In March 2016, the FASB issued new accounting guidance intended to simplify various aspects related to accounting for share-based payments and their presentation in the financial statements.  This guidance is effective for fiscal years and interim periods within those years beginning after December 15, 2016.  Early adoption is permitted.  We are currently evaluating the potential impact of the adoption of this guidance on our Consolidated Financial Statements.



In August 2016, the FASB issued new accounting guidance related to cash flow classification.  This guidance clarifies and provides specific guidance on eight cash flow classification issues that are not addressed by current GAAP and thereby reduce the current diversity in practice.  This guidance is effective for fiscal years and interim periods within those years beginning after December 15, 2017.  Early adoption is permitted.  We are currently evaluating the potential impact of the adoption of this guidance on our Consolidated Financial Statements.



In October 2016, the FASB issued new accounting guidance related to the income tax consequences of an intra-entity transfer of an asset other than inventory.  This guidance will require that entities recognize the income tax consequences of an intra-entity transfer of an asset other than inventory when the transfer occurs instead of when the asset is sold.  This guidance is effective for fiscal years and interim periods within those years beginning after December 15, 2017.  Early adoption is permitted. This guidance is not expected to have an impact on our Consolidated Financial Statements.



In November 2016, the FASB issued new accounting guidance to clarify how entities should present restricted cash and restricted cash equivalents in the statement of cash flows.  This guidance will require that entities show the changes in the total of cash, cash equivalents, restricted cash and restricted cash equivalents in the statement of cash flows.  This guidance is effective for fiscal years and interim periods within those years beginning after December 15, 2017.  Early adoption is permitted.  This guidance is not expected to have an impact on our Consolidated Financial Statements.
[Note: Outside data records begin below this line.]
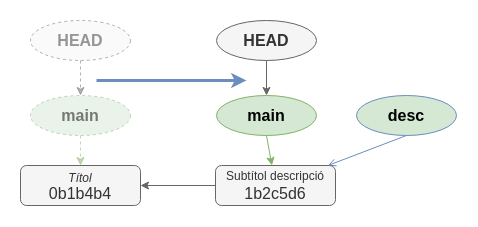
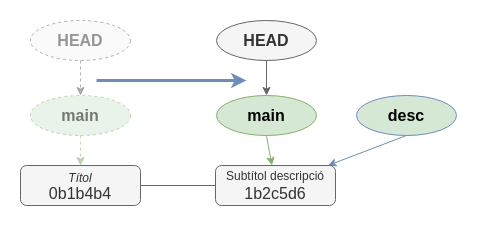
  <mxCell id="0" />
  <mxCell id="1" parent="0" />
  <mxCell id="2" value="&lt;div style=&quot;line-height: 100%;&quot;&gt;&lt;span style=&quot;background-color: initial;&quot;&gt;&lt;span style=&quot;font-size: 12px;&quot;&gt;&lt;i&gt;Títol&lt;/i&gt;&lt;/span&gt;&lt;/span&gt;&lt;/div&gt;&lt;div style=&quot;line-height: 100%;&quot;&gt;&lt;span style=&quot;background-color: initial;&quot;&gt;0b1b4b4&lt;/span&gt;&lt;br&gt;&lt;/div&gt;" style="rounded=1;whiteSpace=wrap;html=1;fontSize=16;fillColor=#f5f5f5;strokeColor=#666666;fontColor=#333333;" parent="1" vertex="1"><mxGeometry x="20" y="165" width="120" height="40" as="geometry" /></mxCell>
  <mxCell id="3" style="rounded=0;orthogonalLoop=1;jettySize=auto;html=1;exitX=0.5;exitY=1;exitDx=0;exitDy=0;fillColor=#d5e8d4;strokeColor=#82b366;dashed=1;opacity=50;" parent="1" source="4" target="2" edge="1"><mxGeometry relative="1" as="geometry" /></mxCell>
  <mxCell id="4" value="main" style="ellipse;whiteSpace=wrap;html=1;fillColor=#d5e8d4;strokeColor=#82b366;fontSize=16;fontStyle=1;dashed=1;opacity=50;textOpacity=50;" parent="1" vertex="1"><mxGeometry x="30" y="95" width="100" height="40" as="geometry" /></mxCell>
  <mxCell id="5" style="edgeStyle=orthogonalEdgeStyle;rounded=0;orthogonalLoop=1;jettySize=auto;html=1;exitX=0.5;exitY=1;exitDx=0;exitDy=0;fillColor=#f5f5f5;strokeColor=#666666;entryX=0.5;entryY=0;entryDx=0;entryDy=0;dashed=1;opacity=50;" parent="1" source="6" target="4" edge="1"><mxGeometry relative="1" as="geometry" /></mxCell>
  <mxCell id="6" value="HEAD" style="ellipse;whiteSpace=wrap;html=1;fillColor=#f5f5f5;strokeColor=#666666;fontSize=16;fontStyle=1;fontColor=#333333;dashed=1;gradientColor=none;opacity=50;textOpacity=50;" parent="1" vertex="1"><mxGeometry x="30" y="20" width="100" height="40" as="geometry" /></mxCell>
- <mxCell id="7" style="rounded=0;orthogonalLoop=1;jettySize=auto;html=1;exitX=0.5;exitY=1;exitDx=0;exitDy=0;fillColor=#dae8fc;strokeColor=#6c8ebf;endArrow=open;" parent="1" source="8" target="10" edge="1"><mxGeometry relative="1" as="geometry" /></mxCell>
+ <mxCell id="7" style="rounded=0;orthogonalLoop=1;jettySize=auto;html=1;exitX=0.5;exitY=1;exitDx=0;exitDy=0;fillColor=#dae8fc;strokeColor=#6c8ebf;" parent="1" source="8" target="10" edge="1"><mxGeometry relative="1" as="geometry" /></mxCell>
  <mxCell id="8" value="desc" style="ellipse;whiteSpace=wrap;html=1;fillColor=#d5e8d4;strokeColor=#6c8ebf;fontSize=16;fontStyle=1;" parent="1" vertex="1"><mxGeometry x="356" y="95" width="100" height="40" as="geometry" /></mxCell>
- <mxCell id="9" style="edgeStyle=orthogonalEdgeStyle;rounded=0;orthogonalLoop=1;jettySize=auto;html=1;exitX=0;exitY=0.5;exitDx=0;exitDy=0;fillColor=#f5f5f5;strokeColor=#666666;" parent="1" source="10" target="2" edge="1"><mxGeometry relative="1" as="geometry" /></mxCell>
+ <mxCell id="9" style="edgeStyle=orthogonalEdgeStyle;rounded=0;orthogonalLoop=1;jettySize=auto;html=1;exitX=0;exitY=0.5;exitDx=0;exitDy=0;fillColor=#f5f5f5;strokeColor=#666666;endArrow=none;" parent="1" source="10" target="2" edge="1"><mxGeometry relative="1" as="geometry" /></mxCell>
  <mxCell id="10" value="&lt;div style=&quot;line-height: 100%;&quot;&gt;&lt;font style=&quot;font-size: 12px;&quot;&gt;Subtítol descripció&lt;/font&gt;&lt;/div&gt;1b2c5d6" style="rounded=1;whiteSpace=wrap;html=1;fontSize=16;fillColor=#f5f5f5;strokeColor=#666666;fontColor=#333333;" parent="1" vertex="1"><mxGeometry x="215" y="165" width="120" height="40" as="geometry" /></mxCell>
  <mxCell id="11" style="rounded=0;orthogonalLoop=1;jettySize=auto;html=1;exitX=0.5;exitY=1;exitDx=0;exitDy=0;fillColor=#d5e8d4;strokeColor=#82b366;" parent="1" source="12" target="10" edge="1"><mxGeometry relative="1" as="geometry"><mxPoint x="266" y="165" as="targetPoint" /></mxGeometry></mxCell>
  <mxCell id="12" value="main" style="ellipse;whiteSpace=wrap;html=1;fillColor=#d5e8d4;strokeColor=#82b366;fontSize=16;fontStyle=1" parent="1" vertex="1"><mxGeometry x="216" y="95" width="100" height="40" as="geometry" /></mxCell>
  <mxCell id="13" style="edgeStyle=orthogonalEdgeStyle;rounded=0;orthogonalLoop=1;jettySize=auto;html=1;exitX=0.5;exitY=1;exitDx=0;exitDy=0;fillColor=#f5f5f5;strokeColor=#666666;entryX=0.5;entryY=0;entryDx=0;entryDy=0;" parent="1" source="14" target="12" edge="1"><mxGeometry relative="1" as="geometry" /></mxCell>
  <mxCell id="14" value="HEAD" style="ellipse;whiteSpace=wrap;html=1;fillColor=#f5f5f5;strokeColor=#666666;fontSize=16;fontStyle=1;fontColor=#333333;" parent="1" vertex="1"><mxGeometry x="216" y="20" width="100" height="40" as="geometry" /></mxCell>
  <mxCell id="15" value="" style="endArrow=classic;html=1;rounded=0;fillColor=#dae8fc;strokeColor=#6c8ebf;strokeWidth=3;" parent="1" edge="1"><mxGeometry width="50" height="50" relative="1" as="geometry"><mxPoint x="96" y="80" as="sourcePoint" /><mxPoint x="246" y="80" as="targetPoint" /></mxGeometry></mxCell>
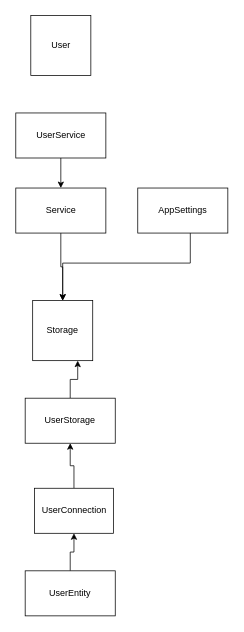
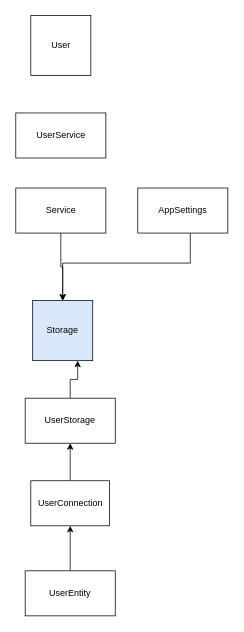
  <mxCell id="0" />
  <mxCell id="1" parent="0" />
  <mxCell id="2" value="User" style="whiteSpace=wrap;html=1;aspect=fixed;" parent="1" vertex="1"><mxGeometry x="40.5" y="20" width="80" height="80" as="geometry" /></mxCell>
- <mxCell id="3" value="Storage" style="whiteSpace=wrap;html=1;aspect=fixed;" parent="1" vertex="1"><mxGeometry x="43" y="400" width="80" height="80" as="geometry" /></mxCell>
- <mxCell id="4" style="edgeStyle=orthogonalEdgeStyle;rounded=0;orthogonalLoop=1;jettySize=auto;html=1;entryX=0.5;entryY=0;entryDx=0;entryDy=0;" parent="1" source="5" target="11" edge="1"><mxGeometry relative="1" as="geometry" /></mxCell>
+ <mxCell id="3" value="Storage" style="whiteSpace=wrap;html=1;aspect=fixed;fillColor=#dae8fc;" parent="1" vertex="1"><mxGeometry x="43" y="400" width="80" height="80" as="geometry" /></mxCell>
  <mxCell id="5" value="UserService" style="rounded=0;whiteSpace=wrap;html=1;" parent="1" vertex="1"><mxGeometry x="20.5" y="150" width="120" height="60" as="geometry" /></mxCell>
  <mxCell id="6" style="edgeStyle=orthogonalEdgeStyle;rounded=0;orthogonalLoop=1;jettySize=auto;html=1;entryX=0.75;entryY=1;entryDx=0;entryDy=0;" parent="1" source="7" target="3" edge="1"><mxGeometry relative="1" as="geometry" /></mxCell>
  <mxCell id="7" value="UserStorage" style="rounded=0;whiteSpace=wrap;html=1;" parent="1" vertex="1"><mxGeometry x="33" y="530" width="120" height="60" as="geometry" /></mxCell>
  <mxCell id="8" style="edgeStyle=orthogonalEdgeStyle;rounded=0;orthogonalLoop=1;jettySize=auto;html=1;entryX=0.5;entryY=1;entryDx=0;entryDy=0;" parent="1" source="9" target="13" edge="1"><mxGeometry relative="1" as="geometry"><mxPoint x="103" y="790" as="targetPoint" /></mxGeometry></mxCell>
  <mxCell id="9" value="UserEntity" style="rounded=0;whiteSpace=wrap;html=1;" parent="1" vertex="1"><mxGeometry x="33" y="760" width="120" height="60" as="geometry" /></mxCell>
  <mxCell id="10" style="edgeStyle=orthogonalEdgeStyle;rounded=0;orthogonalLoop=1;jettySize=auto;html=1;" parent="1" source="11" target="3" edge="1"><mxGeometry relative="1" as="geometry" /></mxCell>
  <mxCell id="11" value="Service" style="rounded=0;whiteSpace=wrap;html=1;" parent="1" vertex="1"><mxGeometry x="20.5" y="250" width="120" height="60" as="geometry" /></mxCell>
  <mxCell id="12" style="edgeStyle=orthogonalEdgeStyle;rounded=0;orthogonalLoop=1;jettySize=auto;html=1;" parent="1" source="13" target="7" edge="1"><mxGeometry relative="1" as="geometry" /></mxCell>
- <mxCell id="13" value="UserConnection" style="rounded=0;whiteSpace=wrap;html=1;" parent="1" vertex="1"><mxGeometry x="45.5" y="650" width="105" height="60" as="geometry" /></mxCell>
+ <mxCell id="13" value="UserConnection" style="rounded=0;whiteSpace=wrap;html=1;" parent="1" vertex="1"><mxGeometry x="40.5" y="640" width="105" height="60" as="geometry" /></mxCell>
  <mxCell id="14" style="edgeStyle=orthogonalEdgeStyle;rounded=0;orthogonalLoop=1;jettySize=auto;html=1;entryX=0.5;entryY=0;entryDx=0;entryDy=0;" parent="1" source="15" target="3" edge="1"><mxGeometry relative="1" as="geometry"><Array as="points"><mxPoint x="253" y="350" /><mxPoint x="83" y="350" /></Array></mxGeometry></mxCell>
  <mxCell id="15" value="AppSettings" style="rounded=0;whiteSpace=wrap;html=1;" parent="1" vertex="1"><mxGeometry x="183" y="250" width="120" height="60" as="geometry" /></mxCell>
Other recent authoritative guidance issued by the FASB (including technical corrections to the Accounting Standards Codification) and the Securities and Exchange Commission did not, or are not expected to have a material effect on Monro’s Consolidated Financial Statements.

Guarantees

Guarantees



At the time we issue a guarantee, we recognize an initial liability for the fair value, or market value, of the obligation we assume under that guarantee.  Monro has guaranteed certain lease payments, primarily related to franchisees, amounting to $8.5 million.  This amount represents the maximum potential amount of future payments under the guarantees as of December 24, 2016.  The leases are guaranteed through April 2020.  In the event of default by the franchise owner, Monro generally retains the right to assume the lease of the related store, enabling Monro to re-franchise the location or to operate that location as a Company-operated store.  We have recorded a liability related to anticipated defaults under the foregoing leases of $.7 million and $.4 million as of December 24, 2016 and December 26, 2015, respectively.